An open, multilingual voice assessment architecture for TVET.
AkoVoice conducts competency-based assessment through natural voice dialogue, supporting formative learning, summative judgement, and assessment moderation across vocational, tertiary and higher education contexts.
AkoVoice is an open methodology and reference architecture for conducting rubric-driven voice assessment of vocational learners. It combines three distinct interaction modes with a pluggable voice engine interface, enabling deployment across any language, any voice infrastructure, and any competency framework.
Built for work-based or workplace scenarios, not a classroom.
AkoVoice supports three modes of voice-based assessment, each addressing a distinct pain point in TVET:
The agent conducts rubric-driven dialogue with a single learner. Asks open questions, probes incomplete or incorrect responses, judges evidence against rubric descriptors. Supports both formative (coaching, non-revealing) and summative (scored, evidence-producing) modes.
Use case: Independent learner check-ins, self-paced competency verification and pre-assessment readiness.
The agent listens to natural dialogue between an assessor and a learner (or between two learners working on a task) without intervening. Assesses against rubric descriptors based on what it observed. Preserves the authenticity of the human interaction.
Use case: Workplace assessment, team-based competency, reducing Hawthorne effect in performance judgement.
The agent participates as a third voice in multi-party assessment between assessors for moderation, teachers for calibration or resolution. Surfaces inconsistencies, evidences decisions against rubric descriptors, produces moderation records.
Use case: Internal and external moderation, inter-assessor reliability, qualification framework quality assurance.
Voice is the natural medium for evidencing understanding in competency-based assessment.
Competency-based assessment in TVET depends on direct human observation — an assessor present at the moment a learner demonstrates a skill, asking questions, probing understanding, and forming a judgement. This model does not scale.
Assessors carry caseloads that make consistent one-to-one assessment impossible. Moderation between assessors is slow, expensive, and produces inconsistent outcomes. Workplace and on-job assessment which is the most authentic context for vocational competency is disrupted by formal assessment processes.

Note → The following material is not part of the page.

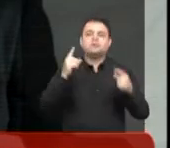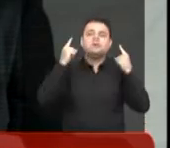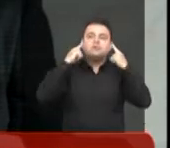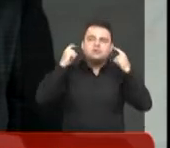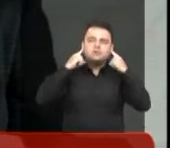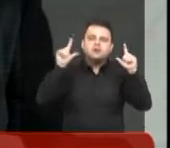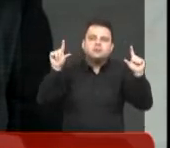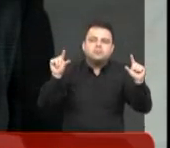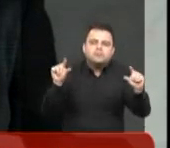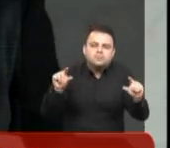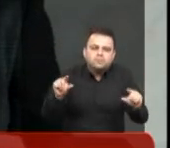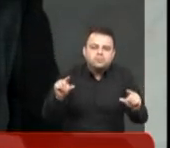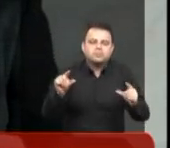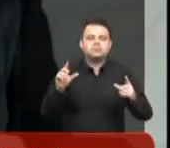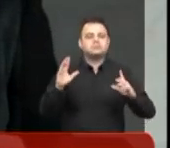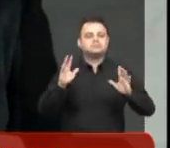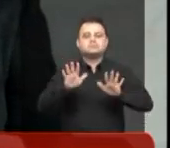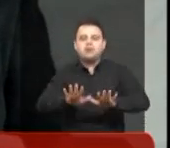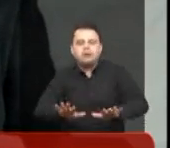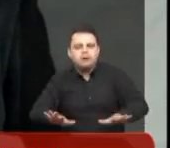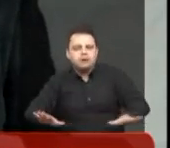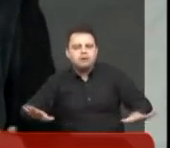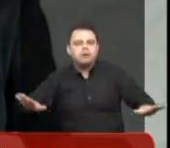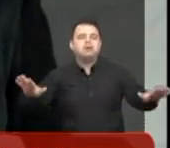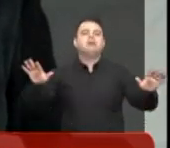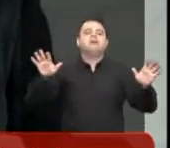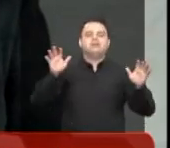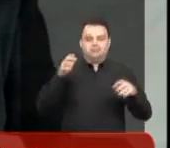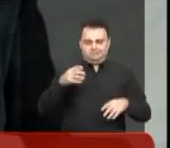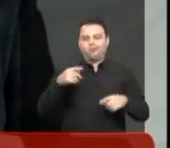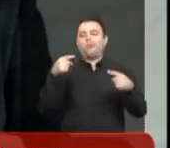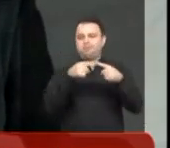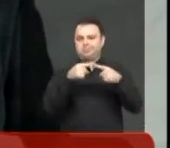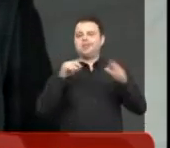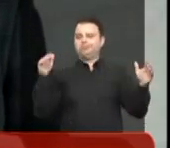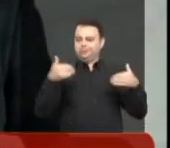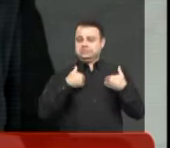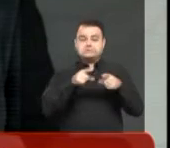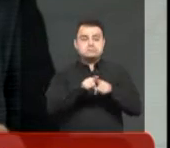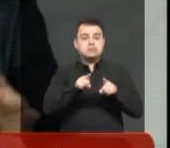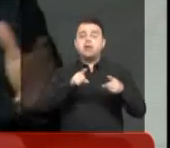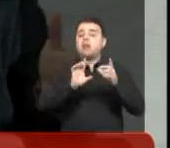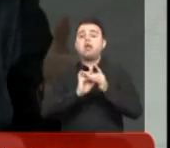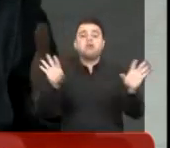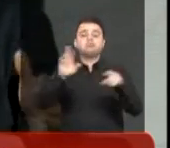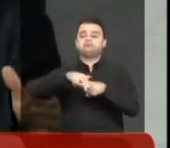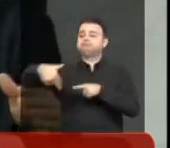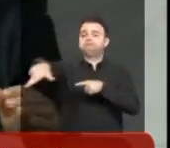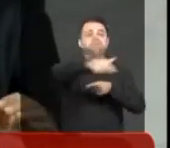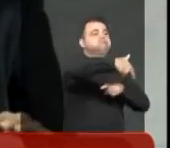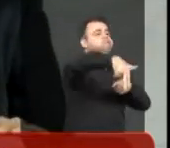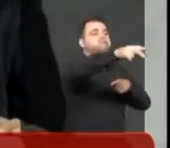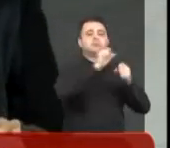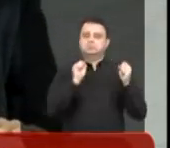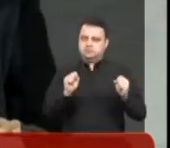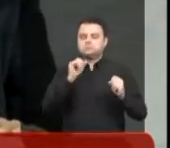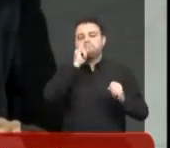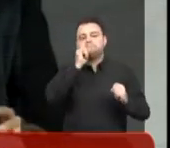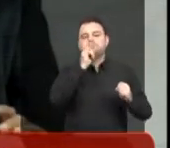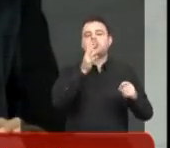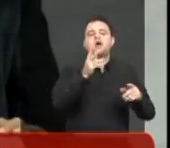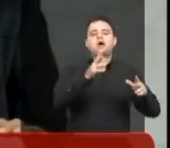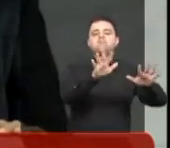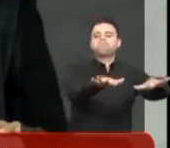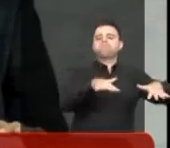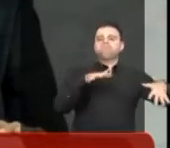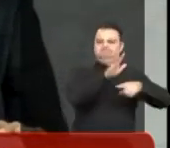e também com trânsito livre pelas salas de cinema, porque numa sessão normal, a pessoa que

In low-resource contexts, assessment infrastructure may not exist at all. The result is a global gap between how competency is defined through evidence-based frameworks and how it is assessed in practice — through observations, paper checklists, and under-resourced human judgement.
Voice is the natural medium for competency-based assessment where learners can demonstrate understanding through conversation. Assessors already elicit evidence through questioning. The dialogue is then the assessment.
AkoVoice provides the infrastructure to support this at scale with voice as the interface, the competency frameworks as the support layer and the assessment itself as the product.
Open core, choice of voice. Voice engines are interchangeable through a common connector interface. The methodology, schema, and assessment logic are open. Hosted managed services are commercial.
Two-tier deployment.
- Cloud version for institutions with reliable connectivity
- Offline version for low-resource contexts, running on-device with small models
LTI-first integration. Designed to launch from any compliant LMS. Results flow back to institutional systems.
Multilingual by architecture. Rubric format is language-agnostic. Dialogue runs in any language the underlying LLM supports.
/rubric-schema JSON schema and worked examples
Methodology established April 2026. Pilot in development at Toi Ohomai Institute of Technology, New Zealand under institutional research approval. First demonstration across English, Korean, and Mandarin in April 2026.
CC BY 4.0 — Creative Commons Attribution 4.0 International.
You are free to share and adapt this work for any purpose, provided appropriate credit is given to the author.
Copyright © 2026 Jonathan Adams
Jonathan Adams
AI assistance in AkoVoice was limited to drafting and structuring this README file, the methodology document and rubric schema using Claude (Anthropic), April 2026. The conceptual design, three-mode architecture, the AkoVoice Venn extension of design thinking, and all research and implementation decisions are the author's own, built on prior collaborative research with Cheyne, C. and other colleagues cited in METHODOLOGY.md.